> _What to produce_
Whatever the records below hold, copy it all out exactly.

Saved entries
******

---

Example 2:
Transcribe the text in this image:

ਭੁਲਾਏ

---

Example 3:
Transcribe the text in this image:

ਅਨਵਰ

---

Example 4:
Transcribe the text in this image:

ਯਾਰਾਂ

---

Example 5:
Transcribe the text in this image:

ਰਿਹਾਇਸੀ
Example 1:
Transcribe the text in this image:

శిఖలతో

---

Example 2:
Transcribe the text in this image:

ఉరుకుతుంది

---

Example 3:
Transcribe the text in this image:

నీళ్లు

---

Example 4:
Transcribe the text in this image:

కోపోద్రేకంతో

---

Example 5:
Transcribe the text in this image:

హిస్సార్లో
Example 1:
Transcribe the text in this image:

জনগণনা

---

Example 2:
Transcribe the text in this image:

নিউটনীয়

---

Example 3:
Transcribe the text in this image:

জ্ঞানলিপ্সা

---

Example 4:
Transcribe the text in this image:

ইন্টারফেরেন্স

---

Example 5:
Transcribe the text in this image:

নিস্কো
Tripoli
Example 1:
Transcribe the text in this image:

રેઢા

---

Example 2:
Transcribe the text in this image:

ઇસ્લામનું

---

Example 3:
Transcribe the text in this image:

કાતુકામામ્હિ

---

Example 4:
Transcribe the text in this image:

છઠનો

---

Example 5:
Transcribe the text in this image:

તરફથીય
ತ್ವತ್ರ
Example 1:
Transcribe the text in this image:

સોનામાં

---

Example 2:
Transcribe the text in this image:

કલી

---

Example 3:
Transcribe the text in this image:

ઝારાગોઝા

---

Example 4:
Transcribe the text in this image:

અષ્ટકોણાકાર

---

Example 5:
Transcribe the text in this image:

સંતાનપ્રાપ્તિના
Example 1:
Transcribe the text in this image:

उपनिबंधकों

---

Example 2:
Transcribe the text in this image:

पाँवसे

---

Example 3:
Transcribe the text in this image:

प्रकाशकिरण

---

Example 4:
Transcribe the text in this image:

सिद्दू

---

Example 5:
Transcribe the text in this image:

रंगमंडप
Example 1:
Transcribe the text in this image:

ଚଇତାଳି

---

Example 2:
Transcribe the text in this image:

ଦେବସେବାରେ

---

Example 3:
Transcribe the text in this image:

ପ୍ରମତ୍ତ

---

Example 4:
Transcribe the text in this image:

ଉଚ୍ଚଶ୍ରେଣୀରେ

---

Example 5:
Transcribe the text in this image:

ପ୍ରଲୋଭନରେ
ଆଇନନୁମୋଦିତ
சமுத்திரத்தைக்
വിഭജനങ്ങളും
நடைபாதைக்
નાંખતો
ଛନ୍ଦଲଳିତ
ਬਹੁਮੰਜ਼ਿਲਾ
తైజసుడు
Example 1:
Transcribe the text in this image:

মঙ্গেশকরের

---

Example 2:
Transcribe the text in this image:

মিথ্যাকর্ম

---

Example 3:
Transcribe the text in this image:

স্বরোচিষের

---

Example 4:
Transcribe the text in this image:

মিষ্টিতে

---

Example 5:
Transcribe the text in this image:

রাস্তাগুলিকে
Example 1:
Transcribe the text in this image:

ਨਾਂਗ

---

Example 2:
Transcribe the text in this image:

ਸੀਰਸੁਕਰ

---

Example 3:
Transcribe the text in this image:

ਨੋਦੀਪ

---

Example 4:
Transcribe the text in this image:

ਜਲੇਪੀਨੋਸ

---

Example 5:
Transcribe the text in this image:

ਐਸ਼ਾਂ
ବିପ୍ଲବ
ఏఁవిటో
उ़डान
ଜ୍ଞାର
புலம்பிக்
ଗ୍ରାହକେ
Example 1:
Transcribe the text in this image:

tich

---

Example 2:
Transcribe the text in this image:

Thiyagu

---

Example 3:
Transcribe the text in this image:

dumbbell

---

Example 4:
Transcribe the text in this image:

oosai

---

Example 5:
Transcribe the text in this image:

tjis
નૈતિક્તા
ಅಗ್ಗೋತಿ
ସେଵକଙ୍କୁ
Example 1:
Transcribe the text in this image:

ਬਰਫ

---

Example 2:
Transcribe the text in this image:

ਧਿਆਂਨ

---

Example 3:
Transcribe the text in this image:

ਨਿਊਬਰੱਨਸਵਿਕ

******

> _Exercise answer_
---

Example 2:
Transcribe the text in this image:

ਭੁਲਾਏ

---

Example 3:
Transcribe the text in this image:

ਅਨਵਰ

---

Example 4:
Transcribe the text in this image:

ਯਾਰਾਂ

---

Example 5:
Transcribe the text in this image:

ਰਿਹਾਇਸੀ
Example 1:
Transcribe the text in this image:

శిఖలతో

---

Example 2:
Transcribe the text in this image:

ఉరుకుతుంది

---

Example 3:
Transcribe the text in this image:

నీళ్లు

---

Example 4:
Transcribe the text in this image:

కోపోద్రేకంతో

---

Example 5:
Transcribe the text in this image:

హిస్సార్లో
Example 1:
Transcribe the text in this image:

জনগণনা

---

Example 2:
Transcribe the text in this image:

নিউটনীয়

---

Example 3:
Transcribe the text in this image:

জ্ঞানলিপ্সা

---

Example 4:
Transcribe the text in this image:

ইন্টারফেরেন্স

---

Example 5:
Transcribe the text in this image:

নিস্কো
Tripoli
Example 1:
Transcribe the text in this image:

રેઢા

---

Example 2:
Transcribe the text in this image:

ઇસ્લામનું

---

Example 3:
Transcribe the text in this image:

કાતુકામામ્હિ

---

Example 4:
Transcribe the text in this image:

છઠનો

---

Example 5:
Transcribe the text in this image:

તરફથીય
ತ್ವತ್ರ
Example 1:
Transcribe the text in this image:

સોનામાં

---

Example 2:
Transcribe the text in this image:

કલી

---

Example 3:
Transcribe the text in this image:

ઝારાગોઝા

---

Example 4:
Transcribe the text in this image:

અષ્ટકોણાકાર

---

Example 5:
Transcribe the text in this image:

સંતાનપ્રાપ્તિના
Example 1:
Transcribe the text in this image:

उपनिबंधकों

---

Example 2:
Transcribe the text in this image:

पाँवसे

---

Example 3:
Transcribe the text in this image:

प्रकाशकिरण

---

Example 4:
Transcribe the text in this image:

सिद्दू

---

Example 5:
Transcribe the text in this image:

रंगमंडप
Example 1:
Transcribe the text in this image:

ଚଇତାଳି

---

Example 2:
Transcribe the text in this image:

ଦେବସେବାରେ

---

Example 3:
Transcribe the text in this image:

ପ୍ରମତ୍ତ

---

Example 4:
Transcribe the text in this image:

ଉଚ୍ଚଶ୍ରେଣୀରେ

---

Example 5:
Transcribe the text in this image:

ପ୍ରଲୋଭନରେ
ଆଇନନୁମୋଦିତ
சமுத்திரத்தைக்
വിഭജനങ്ങളും
நடைபாதைக்
નાંખતો
ଛନ୍ଦଲଳିତ
ਬਹੁਮੰਜ਼ਿਲਾ
తైజసుడు
Example 1:
Transcribe the text in this image:

মঙ্গেশকরের

---

Example 2:
Transcribe the text in this image:

মিথ্যাকর্ম

---

Example 3:
Transcribe the text in this image:

স্বরোচিষের

---

Example 4:
Transcribe the text in this image:

মিষ্টিতে

---

Example 5:
Transcribe the text in this image:

রাস্তাগুলিকে
Example 1:
Transcribe the text in this image:

ਨਾਂਗ

---

Example 2:
Transcribe the text in this image:

ਸੀਰਸੁਕਰ

---

Example 3:
Transcribe the text in this image:

ਨੋਦੀਪ

---

Example 4:
Transcribe the text in this image:

ਜਲੇਪੀਨੋਸ

---

Example 5:
Transcribe the text in this image:

ਐਸ਼ਾਂ
ବିପ୍ଲବ
ఏఁవిటో
उ़डान
ଜ୍ଞାର
புலம்பிக்
ଗ୍ରାହକେ
Example 1:
Transcribe the text in this image:

tich

---

Example 2:
Transcribe the text in this image:

Thiyagu

---

Example 3:
Transcribe the text in this image:

dumbbell

---

Example 4:
Transcribe the text in this image:

oosai

---

Example 5:
Transcribe the text in this image:

tjis
નૈતિક્તા
ಅಗ್ಗೋತಿ
ସେଵକଙ୍କୁ
Example 1:
Transcribe the text in this image:

ਬਰਫ

---

Example 2:
Transcribe the text in this image:

ਧਿਆਂਨ

---

Example 3:
Transcribe the text in this image:

ਨਿਊਬਰੱਨਸਵਿਕ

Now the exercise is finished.